Êtes-vous conscient que vous êtes en train de jouer votre carrière ?
Un tourbillon ne dure pas tout le temps. Après revient le beau temps.

Comment vivez-vous cela ?
Je garde le recul nécessaire pour analyser ce dossier. Je ne m'affole pas et je ne deviens pas émotionnel. J’essaie de regarder toute cette affaire avec un regard professionnel.

L’affaire Bottesoie est une casserole que vous traînez. Ce dossier avait été un thème de campagne contre vous…
J’ai tout au long de ma carrière insisté sur le fait qu’il n’est pas prudent de se baser sur des allégations pour condamner une personne.

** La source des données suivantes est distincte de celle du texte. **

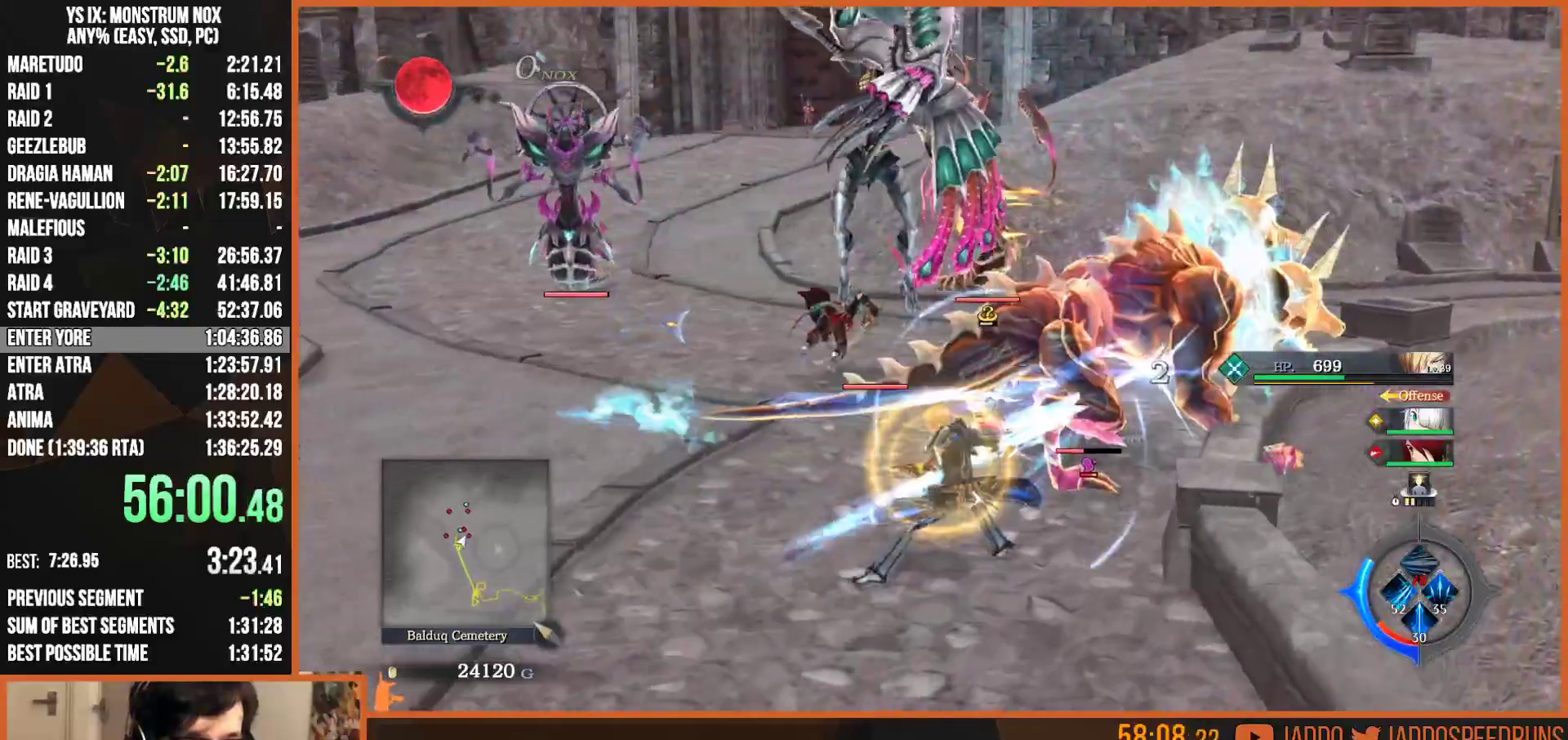
{"buttons": [], "left_stick": "up", "right_stick": "center", "button_events": [[83, "SQUARE", "down"], [167, "SQUARE", "up"], [250, "SQUARE", "down"], [333, "SQUARE", "up"], [433, "SQUARE", "down"], [450, "R1", "up"], [483, "SQUARE", "up"]]}
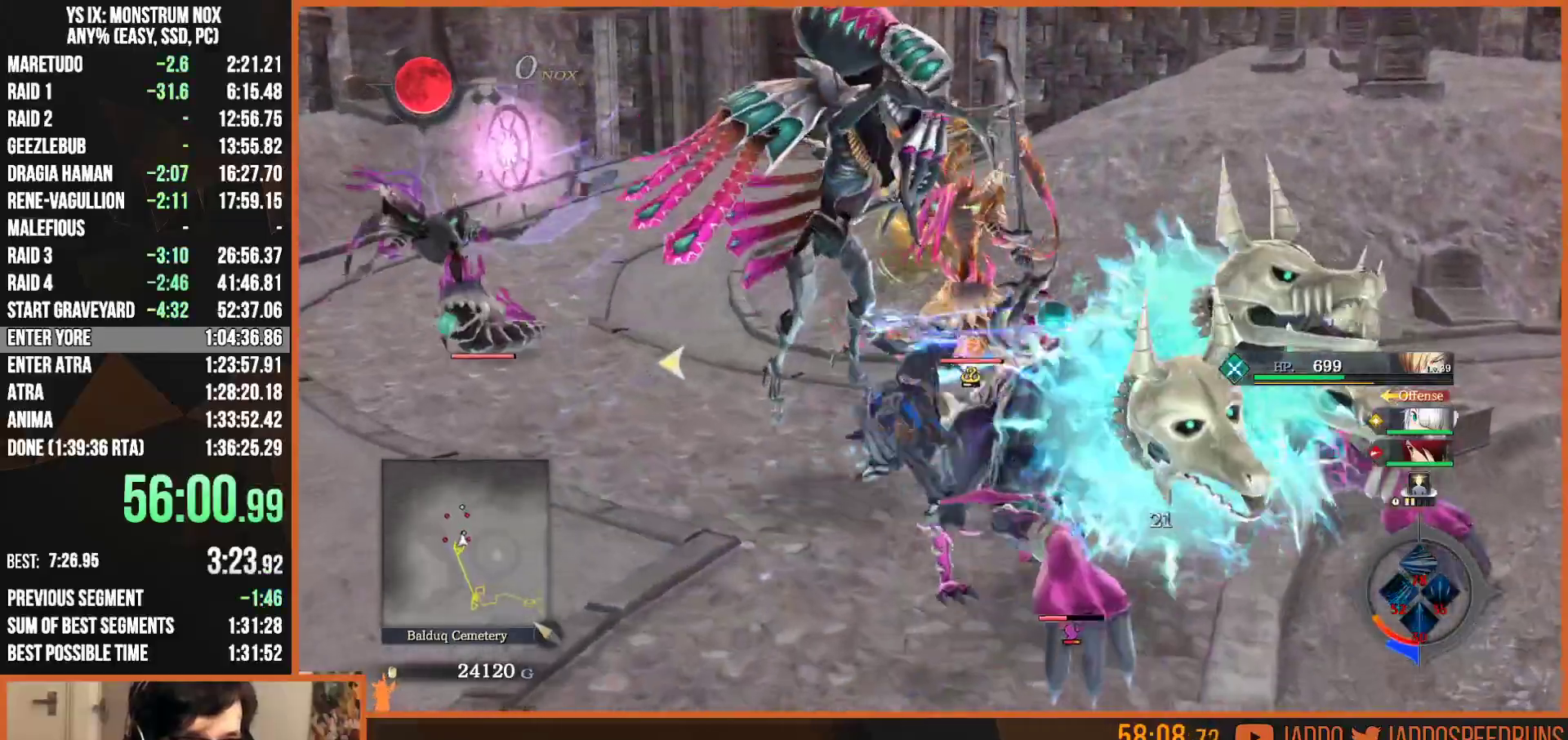
{"buttons": ["SQUARE"], "left_stick": "center", "right_stick": "center", "button_events": [[83, "SQUARE", "down"], [150, "SQUARE", "up"], [267, "SQUARE", "down"], [333, "SQUARE", "up"], [450, "SQUARE", "down"]]}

Le danger qui existe à Maurice c’est que n’importe qui peut faire des allégations contre n’importe qui. Le Privy Council fait ressortir qu’il ne faut pas prendre des actions en se basant sur des allégations. Dans le cas de l’affaire de Rajen Velvindron, sachez que je ne l’ai jamais défendu. Il faut replacer les choses dans leur contexte, car il y avait à l’époque un procès aux Assises où Jacharee Bottesoie avait fait une déposition contre Velvindron qui comprenait certaines allégations. À la suite de cela, le juge Caunhye avait en 2003-2004, demandé à la police de faire une enquête. Il faut faire ressortir que c’est à la police de faire une enquête criminelle. J’avais demandé une enquête approfondie. Des enquêteurs du Central Criminal Investigation Department avaient mené l’enquête. On avait même pris ma version des faits.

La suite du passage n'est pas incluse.